Study quantifies the size of holes anti-bacterials create in cell walls to kill bacteria

The rise of antibiotic-resistant bacteria has initiated a quest for alternatives to conventional antibiotics. One potential alternative is PlyC, a potent enzyme that kills the bacteria that causes strep throat and streptococcal toxic shock syndrome. PlyC operates by locking onto the surface of a bacteria cell and chewing a hole in the cell wall large enough for the bacteria's inner membrane to protrude from the cell, ultimately causing the cell to burst and die.

Research has shown that alternative antimicrobials such as PlyC can effectively kill bacteria. However, fundamental questions remain about how bacteria respond to the holes that these therapeutics make in their cell wall and what size holes bacteria can withstand before breaking apart. Answering those questions could improve the effectiveness of current antibacterial drugs and initiate the development of new ones.

Researchers at the Georgia Institute of Technology and the University of Maryland recently conducted a study to try to answer those questions.

The researchers created a biophysical model of the response of a Gram-positive bacterium to the formation of a hole in its cell wall.

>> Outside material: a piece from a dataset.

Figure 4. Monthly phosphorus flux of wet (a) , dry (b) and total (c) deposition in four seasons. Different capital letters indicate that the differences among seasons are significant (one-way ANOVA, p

Then they used experimental measurements to validate the theory, which predicted that a hole in the bacteria cell wall larger than 15 to 24 nanometers in diameter would cause the cell to lyse, or burst.

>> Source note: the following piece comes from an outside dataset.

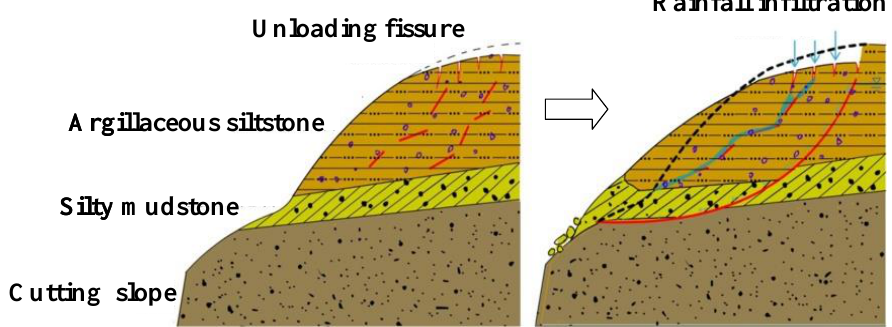
Figure 16. Schematic description of a global translational landslide in a red-bed slope in South China.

These small holes are approximately one-hundredth the diameter of a typical bacterial cell. 

''Our model correctly predicted that the membrane and cell contents of Gram-positive bacteria cells explode out of holes in cell walls that exceed a few dozen nanometers. This critical hole size, validated by experiments, is much larger than the holes Gram-positive bacteria use to transport molecules necessary for their survival, which have been estimated to be less than 7 nanometers in diameter,'' said Joshua Weitz, an associate professor in the School of Biology at Georgia Tech. Weitz also holds an adjunct appointment in the School of Physics at Georgia Tech.